Un officier de brigade qui revient sur son rapport, une élue qui n’est plus certaine du degré de dangerosité du détenu, un psychiatre qui déclare fou un patient qu’il n’a jamais rencontré : mais pourquoi garde-t-on Mohamed el-Ghanam en détention ? Son avocat tire la sonnette d’alarme sur l’état de santé de son client, qu’il dit être en danger de mort. Il souhaite le voir au plus vite quitter Champ-Dollon pour un établissement hospitalier.

Inquiétudes
Dans un café du centre-ville du Caire, le frère cadet de Mohamed el-Ghanam pense avoir quelques réponses à ces interrogations : "Je suis persuadé que mon frère sait quelque chose qui est susceptible de compromettre la police et les services secrets suisses ; cela tourne autour de l’infiltration de Centre islamique de Genève, l’opération Memphis." L’homme est pharmacien et n’a rien d’un hurluberlu. Il est arrivé au rendez-vous avec un attaché-case ou sont compilées les preuves de l’innocence de son aîné. "Si les Suisses l’enferment et le font passer pour fou, c’est pour l’empêcher de parler", affirme Ali. Il ajoute ne pas être certain que la personne incarcérée à Champ-Dollon soit bien Mohamed el-Ghanam. "Je n’ai pas vu mon frère depuis 2001. À chaque fois que je me suis présenté à la prison, le personnel m’a affirmé que Mohamed refuse de me voir. Mon frère est-il toujours vivant ?" s’inquiète-t-il.
La seule personne qui a pu rencontrer le détenu est l’avocat de la famille, Me Baynet. "Bien qu’il ne m’ait pas adressé la parole, je n’ai pas de motif de douter que c’est bien Mohamed el-Ghanam que j’ai pu voir lors de ma dernière visite, dit l’avocat. Il m’a été présenté comme tel par les employés de la prison et la directrice du service d’exécution des peines. Mais effectivement, je n’ai pas pu le reconnaître, car il porte la barbe et ne ressemble pas aux photos que j’ai pu voir de lui, prises avant 2005. Je ne crois toutefois pas qu’il soit décédé", commente l’avocat. Son défenseur pense que, dans cette affaire, les services secrets suisses ont fait une erreur. "Il est plus simple de maintenir el-Ghanam en prison plutôt que de reconnaître les erreurs du passé", conclut-il.

Les autorités égyptiennes se réveillent
Après la chute de Hosni Moubarak, en février 2011, un nouveau Parlement est élu en Égypte. L’affaire el-Ghanam commence à faire grand bruit. Le ministère égyptien des Affaires étrangères s’est saisi du dossier. Le député Magdy Sabri réclame la libération de l’ex-colonel. D’après Ali el-Ghanam, l’ambassadeur de Suisse en Égypte devrait être convoqué incessamment.

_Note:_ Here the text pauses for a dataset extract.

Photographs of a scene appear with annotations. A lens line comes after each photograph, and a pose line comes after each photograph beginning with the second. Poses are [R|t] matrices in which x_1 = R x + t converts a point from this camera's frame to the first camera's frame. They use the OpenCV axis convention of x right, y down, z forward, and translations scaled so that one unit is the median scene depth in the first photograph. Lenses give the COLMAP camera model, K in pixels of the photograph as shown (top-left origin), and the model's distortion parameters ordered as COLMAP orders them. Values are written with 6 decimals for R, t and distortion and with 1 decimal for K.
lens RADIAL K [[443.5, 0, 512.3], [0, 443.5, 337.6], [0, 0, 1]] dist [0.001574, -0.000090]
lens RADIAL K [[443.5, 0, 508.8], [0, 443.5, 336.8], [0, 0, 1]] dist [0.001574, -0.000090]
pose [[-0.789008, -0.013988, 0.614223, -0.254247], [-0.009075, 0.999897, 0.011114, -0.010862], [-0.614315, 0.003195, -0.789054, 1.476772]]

Dominik Furgler, l’ambassadeur de Suisse en Égypte, ne peut recevoir les journalistes pour cause, nous dit-on, d’agenda chargé. Mais il répond par mail : " Monsieur el-Ghanam a été interné en 2007, suite à un jugement du tribunal compétent du canton de Genève. Il est actuellement détenu à cause de son état psychiatrique et maintenu en détention pour des raisons thérapeutiques. Cette mesure est régulièrement réexaminée par les médecins. Les autorités suisses et égyptiennes sont en contact sur cette affaire." Fin du mail. Pas de l’histoire.